Use `/config temperature=0.7 top_k=50` (or `/config reset`) to tweak generation settings on the fly.
### Environment Variables
- `MINI_TRANSFORMER_MODELS` – override the models root directory.
- `MINI_TRANSFORMER_MODEL_NAME` – preselect a model for the server/UI.
- `MINI_TRANSFORMER_CONFIG_DIR` / `MINI_TRANSFORMER_CONFIG_NAME` – point to custom Hydra configs.
- `MINI_TRANSFORMER_UI_HOST` / `MINI_TRANSFORMER_UI_PORT` – defaults for Chainlit binding.
- Optional overrides: `MINI_TRANSFORMER_CHECKPOINT_BEST`, `MINI_TRANSFORMER_TOKENIZER_PATH`, `MINI_TRANSFORMER_OUTPUT_DIR`, etc.
## Docker Inference UI
Build the lean inference image and launch the Chainlit UI in a container:
```bash
make docker-build-infer
make docker-run-infer # press Ctrl+C to stop
```
Models stay outside the container under `trained_models/`, mounted at runtime with docker compose.
## Programmatic Inference
```python
from mini_transformer.model_loader import compose_model_config
from mini_transformer.inference import run_inference
cfg = compose_model_config("AlaBoussoffara__transformer_small")
cfg.input_text = "Hello world"
print(run_inference(cfg)[0])
```
## Development Quickstart
```bash
make create-env
make lint
make type
make test
pre-commit run --all-files # optional: run all hooks locally
```
## Testing & QA
- Unit tests live under `tests/units/`; run them with `make test` or `python -m pytest`.
- The suite covers core building blocks (attention math, masking, sampling), CLI flows, and attention-debug utilities—including both pre- and post-layernorm configurations.
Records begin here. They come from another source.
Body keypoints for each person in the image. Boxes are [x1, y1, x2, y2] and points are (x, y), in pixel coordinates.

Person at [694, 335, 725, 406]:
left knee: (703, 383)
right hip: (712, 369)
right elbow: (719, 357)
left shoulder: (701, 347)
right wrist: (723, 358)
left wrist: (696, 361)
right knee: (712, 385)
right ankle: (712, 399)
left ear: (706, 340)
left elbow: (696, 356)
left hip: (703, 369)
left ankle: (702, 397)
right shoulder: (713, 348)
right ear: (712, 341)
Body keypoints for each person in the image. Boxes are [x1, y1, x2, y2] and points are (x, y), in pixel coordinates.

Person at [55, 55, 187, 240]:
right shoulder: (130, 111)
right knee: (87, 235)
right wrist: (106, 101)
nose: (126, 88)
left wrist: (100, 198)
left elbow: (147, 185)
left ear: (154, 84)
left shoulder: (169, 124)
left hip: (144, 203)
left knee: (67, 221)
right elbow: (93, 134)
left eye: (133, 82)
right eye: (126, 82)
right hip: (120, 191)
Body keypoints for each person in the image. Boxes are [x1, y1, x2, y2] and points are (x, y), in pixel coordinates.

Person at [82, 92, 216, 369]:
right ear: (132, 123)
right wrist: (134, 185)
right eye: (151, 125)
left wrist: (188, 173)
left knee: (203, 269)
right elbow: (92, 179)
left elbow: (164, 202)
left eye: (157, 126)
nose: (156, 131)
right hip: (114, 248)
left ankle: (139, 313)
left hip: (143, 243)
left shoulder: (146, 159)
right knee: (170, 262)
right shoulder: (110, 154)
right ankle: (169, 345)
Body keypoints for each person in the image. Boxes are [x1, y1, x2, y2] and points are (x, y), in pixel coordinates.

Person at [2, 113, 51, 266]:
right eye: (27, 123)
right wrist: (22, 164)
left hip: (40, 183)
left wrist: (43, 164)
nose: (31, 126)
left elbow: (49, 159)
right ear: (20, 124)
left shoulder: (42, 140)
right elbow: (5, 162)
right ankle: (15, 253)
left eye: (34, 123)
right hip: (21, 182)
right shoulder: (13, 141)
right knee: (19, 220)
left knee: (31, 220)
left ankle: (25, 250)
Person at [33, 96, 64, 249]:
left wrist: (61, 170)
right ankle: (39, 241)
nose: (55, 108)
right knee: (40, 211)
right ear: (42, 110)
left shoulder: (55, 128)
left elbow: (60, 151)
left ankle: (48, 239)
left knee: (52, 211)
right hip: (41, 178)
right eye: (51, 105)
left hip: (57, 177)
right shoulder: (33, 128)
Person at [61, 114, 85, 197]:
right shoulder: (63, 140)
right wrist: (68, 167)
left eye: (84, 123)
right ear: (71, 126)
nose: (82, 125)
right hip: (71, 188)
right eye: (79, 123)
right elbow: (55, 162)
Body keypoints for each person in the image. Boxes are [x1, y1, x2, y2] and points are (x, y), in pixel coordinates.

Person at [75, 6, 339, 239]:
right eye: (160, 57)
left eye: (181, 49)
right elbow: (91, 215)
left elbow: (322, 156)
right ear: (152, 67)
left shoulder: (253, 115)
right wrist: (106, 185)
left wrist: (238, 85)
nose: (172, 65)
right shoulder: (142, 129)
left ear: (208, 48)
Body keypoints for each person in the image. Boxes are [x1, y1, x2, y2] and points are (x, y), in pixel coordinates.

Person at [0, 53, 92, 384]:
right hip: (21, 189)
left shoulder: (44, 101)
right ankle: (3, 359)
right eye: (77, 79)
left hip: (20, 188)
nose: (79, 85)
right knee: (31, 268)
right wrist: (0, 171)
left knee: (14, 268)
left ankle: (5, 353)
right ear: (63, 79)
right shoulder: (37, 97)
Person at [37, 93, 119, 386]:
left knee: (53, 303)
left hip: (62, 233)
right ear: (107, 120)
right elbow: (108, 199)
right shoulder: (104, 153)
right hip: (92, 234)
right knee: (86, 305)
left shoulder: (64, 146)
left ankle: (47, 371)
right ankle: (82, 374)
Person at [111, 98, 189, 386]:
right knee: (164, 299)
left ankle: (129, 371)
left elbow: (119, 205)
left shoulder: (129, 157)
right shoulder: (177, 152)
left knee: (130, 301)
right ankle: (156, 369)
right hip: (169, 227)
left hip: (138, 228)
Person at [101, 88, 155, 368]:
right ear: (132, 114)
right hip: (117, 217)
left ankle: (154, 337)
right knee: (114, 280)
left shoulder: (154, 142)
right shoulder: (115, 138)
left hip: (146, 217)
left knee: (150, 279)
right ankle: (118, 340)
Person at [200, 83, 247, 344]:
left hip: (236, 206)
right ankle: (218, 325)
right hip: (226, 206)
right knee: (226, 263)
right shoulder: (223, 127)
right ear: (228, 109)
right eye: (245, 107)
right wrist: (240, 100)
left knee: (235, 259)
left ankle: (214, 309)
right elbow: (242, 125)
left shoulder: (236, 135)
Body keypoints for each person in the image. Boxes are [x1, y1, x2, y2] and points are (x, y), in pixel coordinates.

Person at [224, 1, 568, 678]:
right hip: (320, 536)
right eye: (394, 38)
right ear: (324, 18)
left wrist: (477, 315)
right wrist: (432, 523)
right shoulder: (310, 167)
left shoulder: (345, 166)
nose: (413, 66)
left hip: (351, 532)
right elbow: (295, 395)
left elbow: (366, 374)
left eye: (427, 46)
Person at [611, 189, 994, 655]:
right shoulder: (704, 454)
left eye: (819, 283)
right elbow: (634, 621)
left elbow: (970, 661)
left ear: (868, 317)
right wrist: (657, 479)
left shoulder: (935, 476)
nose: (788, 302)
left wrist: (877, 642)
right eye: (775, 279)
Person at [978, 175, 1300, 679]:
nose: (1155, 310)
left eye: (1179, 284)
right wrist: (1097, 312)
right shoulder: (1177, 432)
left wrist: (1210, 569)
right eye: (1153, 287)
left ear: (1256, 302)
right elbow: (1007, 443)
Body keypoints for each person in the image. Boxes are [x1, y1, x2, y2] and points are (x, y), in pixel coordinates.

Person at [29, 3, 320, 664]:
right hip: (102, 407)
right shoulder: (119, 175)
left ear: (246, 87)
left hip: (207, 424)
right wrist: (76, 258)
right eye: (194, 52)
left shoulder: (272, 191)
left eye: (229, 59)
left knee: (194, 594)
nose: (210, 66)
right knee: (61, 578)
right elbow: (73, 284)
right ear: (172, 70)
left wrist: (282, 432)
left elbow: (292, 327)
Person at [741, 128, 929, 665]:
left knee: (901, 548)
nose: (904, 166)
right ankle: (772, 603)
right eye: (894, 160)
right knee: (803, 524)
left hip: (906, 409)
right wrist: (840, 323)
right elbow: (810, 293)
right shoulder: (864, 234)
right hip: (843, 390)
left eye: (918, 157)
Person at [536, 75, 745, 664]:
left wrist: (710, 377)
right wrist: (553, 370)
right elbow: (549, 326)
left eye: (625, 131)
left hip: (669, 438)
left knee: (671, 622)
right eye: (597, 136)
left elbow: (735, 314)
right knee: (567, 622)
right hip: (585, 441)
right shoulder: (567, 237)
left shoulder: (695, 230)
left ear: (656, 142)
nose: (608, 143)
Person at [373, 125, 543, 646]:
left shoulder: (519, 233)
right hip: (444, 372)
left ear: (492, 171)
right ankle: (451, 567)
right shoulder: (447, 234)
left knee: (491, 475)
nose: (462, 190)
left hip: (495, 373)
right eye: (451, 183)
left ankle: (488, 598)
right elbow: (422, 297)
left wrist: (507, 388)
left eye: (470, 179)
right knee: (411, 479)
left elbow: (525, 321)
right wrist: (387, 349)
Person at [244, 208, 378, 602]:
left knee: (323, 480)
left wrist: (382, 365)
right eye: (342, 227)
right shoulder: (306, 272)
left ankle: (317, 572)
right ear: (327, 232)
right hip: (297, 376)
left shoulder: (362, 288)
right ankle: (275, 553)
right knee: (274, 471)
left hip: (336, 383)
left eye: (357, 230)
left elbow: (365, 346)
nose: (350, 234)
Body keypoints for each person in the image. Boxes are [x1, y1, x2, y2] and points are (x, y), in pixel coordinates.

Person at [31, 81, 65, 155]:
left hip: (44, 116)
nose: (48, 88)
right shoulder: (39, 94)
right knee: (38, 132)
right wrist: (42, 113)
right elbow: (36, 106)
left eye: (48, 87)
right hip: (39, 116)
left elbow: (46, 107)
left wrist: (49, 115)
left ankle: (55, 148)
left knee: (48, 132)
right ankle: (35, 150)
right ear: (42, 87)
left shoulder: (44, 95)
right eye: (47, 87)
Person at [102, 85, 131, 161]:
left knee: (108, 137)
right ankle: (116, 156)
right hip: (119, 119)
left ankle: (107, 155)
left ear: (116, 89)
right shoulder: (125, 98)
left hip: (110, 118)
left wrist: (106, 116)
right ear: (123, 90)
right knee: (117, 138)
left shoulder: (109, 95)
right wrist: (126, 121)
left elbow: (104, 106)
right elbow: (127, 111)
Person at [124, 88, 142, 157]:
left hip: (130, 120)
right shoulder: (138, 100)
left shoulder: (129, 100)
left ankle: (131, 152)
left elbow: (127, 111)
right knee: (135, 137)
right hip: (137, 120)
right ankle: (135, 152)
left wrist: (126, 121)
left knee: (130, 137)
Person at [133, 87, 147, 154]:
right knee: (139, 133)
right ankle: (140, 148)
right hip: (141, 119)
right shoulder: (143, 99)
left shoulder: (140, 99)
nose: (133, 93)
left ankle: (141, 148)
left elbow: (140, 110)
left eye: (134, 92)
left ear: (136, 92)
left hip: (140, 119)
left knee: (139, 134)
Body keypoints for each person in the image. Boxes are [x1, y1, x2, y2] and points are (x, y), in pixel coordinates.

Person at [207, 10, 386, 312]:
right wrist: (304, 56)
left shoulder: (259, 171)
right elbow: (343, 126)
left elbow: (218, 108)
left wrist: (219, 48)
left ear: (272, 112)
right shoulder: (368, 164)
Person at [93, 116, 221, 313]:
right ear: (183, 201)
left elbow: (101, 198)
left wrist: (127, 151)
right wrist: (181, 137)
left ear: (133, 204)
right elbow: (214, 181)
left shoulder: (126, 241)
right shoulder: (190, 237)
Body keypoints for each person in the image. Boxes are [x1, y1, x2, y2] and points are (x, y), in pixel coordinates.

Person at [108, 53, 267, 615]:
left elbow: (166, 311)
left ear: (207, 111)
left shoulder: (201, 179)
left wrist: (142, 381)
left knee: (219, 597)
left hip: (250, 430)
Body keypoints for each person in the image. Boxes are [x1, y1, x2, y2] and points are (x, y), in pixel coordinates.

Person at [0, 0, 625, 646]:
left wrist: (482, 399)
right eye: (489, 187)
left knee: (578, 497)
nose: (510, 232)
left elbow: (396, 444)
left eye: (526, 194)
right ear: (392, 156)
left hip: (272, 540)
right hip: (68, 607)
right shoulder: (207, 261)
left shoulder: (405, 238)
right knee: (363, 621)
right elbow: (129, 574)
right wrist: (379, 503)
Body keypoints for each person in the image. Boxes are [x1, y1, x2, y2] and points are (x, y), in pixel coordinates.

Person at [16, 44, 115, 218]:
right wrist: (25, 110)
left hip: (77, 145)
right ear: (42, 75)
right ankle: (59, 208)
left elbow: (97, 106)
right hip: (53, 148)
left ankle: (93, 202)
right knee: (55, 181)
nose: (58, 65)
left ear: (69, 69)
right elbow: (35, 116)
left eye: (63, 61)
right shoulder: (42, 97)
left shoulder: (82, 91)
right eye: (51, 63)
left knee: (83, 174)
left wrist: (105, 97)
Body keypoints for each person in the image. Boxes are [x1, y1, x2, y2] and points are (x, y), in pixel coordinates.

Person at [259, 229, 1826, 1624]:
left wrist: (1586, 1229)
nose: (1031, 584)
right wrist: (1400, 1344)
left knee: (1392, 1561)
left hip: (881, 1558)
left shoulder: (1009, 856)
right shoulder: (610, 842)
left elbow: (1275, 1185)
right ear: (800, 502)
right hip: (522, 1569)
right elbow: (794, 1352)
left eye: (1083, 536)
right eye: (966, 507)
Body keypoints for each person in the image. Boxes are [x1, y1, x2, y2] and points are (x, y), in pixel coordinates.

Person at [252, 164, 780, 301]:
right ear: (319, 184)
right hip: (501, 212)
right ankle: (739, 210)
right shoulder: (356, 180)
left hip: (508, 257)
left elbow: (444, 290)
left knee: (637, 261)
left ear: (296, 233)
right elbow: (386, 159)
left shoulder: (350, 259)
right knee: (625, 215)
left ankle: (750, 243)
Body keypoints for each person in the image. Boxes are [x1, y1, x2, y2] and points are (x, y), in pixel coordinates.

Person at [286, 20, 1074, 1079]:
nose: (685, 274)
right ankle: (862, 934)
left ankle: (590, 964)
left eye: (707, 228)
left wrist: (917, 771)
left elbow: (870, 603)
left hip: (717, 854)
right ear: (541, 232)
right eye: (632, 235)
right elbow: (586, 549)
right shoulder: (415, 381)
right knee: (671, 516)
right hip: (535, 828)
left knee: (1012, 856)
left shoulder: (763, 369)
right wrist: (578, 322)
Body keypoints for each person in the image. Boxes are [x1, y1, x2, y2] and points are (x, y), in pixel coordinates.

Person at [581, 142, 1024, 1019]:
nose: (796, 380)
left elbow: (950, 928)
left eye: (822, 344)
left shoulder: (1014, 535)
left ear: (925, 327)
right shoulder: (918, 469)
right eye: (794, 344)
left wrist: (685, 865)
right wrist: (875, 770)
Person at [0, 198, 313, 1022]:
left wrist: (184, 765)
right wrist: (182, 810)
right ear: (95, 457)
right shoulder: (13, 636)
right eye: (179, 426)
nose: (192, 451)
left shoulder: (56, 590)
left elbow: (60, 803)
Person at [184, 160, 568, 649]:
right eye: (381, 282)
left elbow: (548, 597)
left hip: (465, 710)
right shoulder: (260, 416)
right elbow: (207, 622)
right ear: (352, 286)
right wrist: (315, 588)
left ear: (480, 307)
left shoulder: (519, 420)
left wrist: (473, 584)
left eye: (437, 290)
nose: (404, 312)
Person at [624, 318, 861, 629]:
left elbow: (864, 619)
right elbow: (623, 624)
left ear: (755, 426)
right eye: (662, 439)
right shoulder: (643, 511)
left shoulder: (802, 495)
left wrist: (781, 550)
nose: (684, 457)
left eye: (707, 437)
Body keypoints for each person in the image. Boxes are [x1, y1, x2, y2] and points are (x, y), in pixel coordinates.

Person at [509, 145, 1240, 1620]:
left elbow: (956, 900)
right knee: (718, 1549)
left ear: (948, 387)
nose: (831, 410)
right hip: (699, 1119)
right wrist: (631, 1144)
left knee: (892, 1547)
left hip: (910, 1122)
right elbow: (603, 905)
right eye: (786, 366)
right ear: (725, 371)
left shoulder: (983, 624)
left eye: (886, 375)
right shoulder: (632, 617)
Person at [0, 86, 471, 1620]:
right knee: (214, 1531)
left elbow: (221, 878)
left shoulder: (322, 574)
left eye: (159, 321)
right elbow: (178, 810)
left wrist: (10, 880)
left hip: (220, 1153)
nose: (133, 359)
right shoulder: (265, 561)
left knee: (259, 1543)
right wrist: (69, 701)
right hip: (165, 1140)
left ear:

- Add tests alongside new features; keeping coverage high ensures `mini-transformer` behaves the same whether it runs from the repo or as an installed package.
## Makefile Shortcuts
```bash
make help # list common tasks
make create-env # create/update the conda env and install extras
make lint # format + lint (ruff + black)
make lint-check # lint without auto-fixes
make fmt # format code
make precommit # run the configured pre-commit hooks (auto-fixes where possible)
make type # mypy
make test # pytest
make cov # pytest with coverage
make fetch-test # download AlaBoussoffara/transformer_test
make fetch-small # download AlaBoussoffara/transformer_small
make infer # quick demo inference
make serve # run FastAPI server (reload mode)
make ui # launch Chainlit UI
make docker-build-dev # build the development container
make docker-run-dev # open an interactive shell in the development container
make docker-build-infer # build the inference/UI container
make docker-run-infer # run the inference service (Ctrl+C to stop)
```
## Full Workflow At A Glance
1. Fetch a model: `mini-transformer-fetch AlaBoussoffara/transformer_small`
2. Run inference: `mini-transformer-infer --model AlaBoussoffara__transformer_small -t "Once upon a time"`
3. Launch FastAPI (optional): `mini-transformer-serve --model AlaBoussoffara__transformer_small --reload`
4. Start Chainlit UI (optional): `mini-transformer-ui --model AlaBoussoffara__transformer_small --host 0.0.0.0 --port 8000`
Environment variables (`MINI_TRANSFORMER_MODELS`, `MINI_TRANSFORMER_MODEL_NAME`, etc.) let you tailor the workflow to your setup.